In the initial prototype of the article-country inference service, developed by the Research team, predictions were generated using 3 components (Wikidata Properties, Categories, and Wikilinks) to determine the country(ies) associated with a Wikipedia page. This prototype used a ~715MB SQLite database to manage Wikilink-related predictions, leading to a static and sizable dependency.
In T371897, the ML team productionized the article-country isvc and deployed it on LiftWing. This production version relies on 2 components (Wikidata Properties and Categories) to make predicitons. It integrates predictions into the Wikipedia Search index through the mediawiki.cirrussearch.page_weighted_tags_change.rc0 event stream, as shown in T382295.

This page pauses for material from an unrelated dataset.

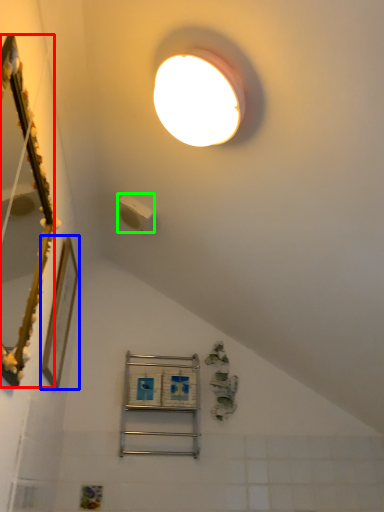
Question: Which is farther away from mirror (highlighted by a red box)? picture frame (highlighted by a blue box) or light switch (highlighted by a green box)?

Choices:
 (A) picture frame
 (B) light switch

Answer: (B)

In order for production version of this service to use Wikilinks to make predictions, we are going to use the classification.prediction.articlecountry weighted tags from the Wikipedia Search index instead of the static SQLite database dependency. This approach will enable the inference service to fetch up-to-date Wikilink predictions.
UPDATE
Following T385970#10548654, a meeting with the Search, Research, and ML teams (meeting notes) determined that relying on Wikilink predictions from the Wikipedia Search index is not viable because the cirrusdoc API is unstable.
Later on, the Research and ML teams evaluated the approaches shown below:
| # | Approach | Impact |
| 1. | Disable the Wikilinks feature temporarily | This would result in a loss of approximately 20–30% of predictions (varying by wiki). While it avoids instability issues, it sacrifices a significant portion of prediction coverage. |
| 2. | Revert to the static SQLite database (~715MB) | This option would restore most of the previous coverage despite being static. However, it introduces a larger dependency on LiftWing and poses challenges for timely updates, as current pipelines for this database are not optimal. |
| 3. | Conditionally use the Search API | This would involve using the Search API only when Wikidata/Categories predictions are unavailable, possibly via an initial GET request to verify the existence of a value. However, this still results in static Wikilink predictions and might lead to inconsistent or unexplained results. There was also skepticism about achieving an implementation acceptable to the Search Platform. |
After weighing these options, Option 2 was considered the most feasible. This approach aligns with practices already used by another model-server (reference-risk) that relies on a database dependency. The Research team has provided the SQLite database in P73436#294761, and we will integrate it into the article-country model-server to support Wikilink-related predictions.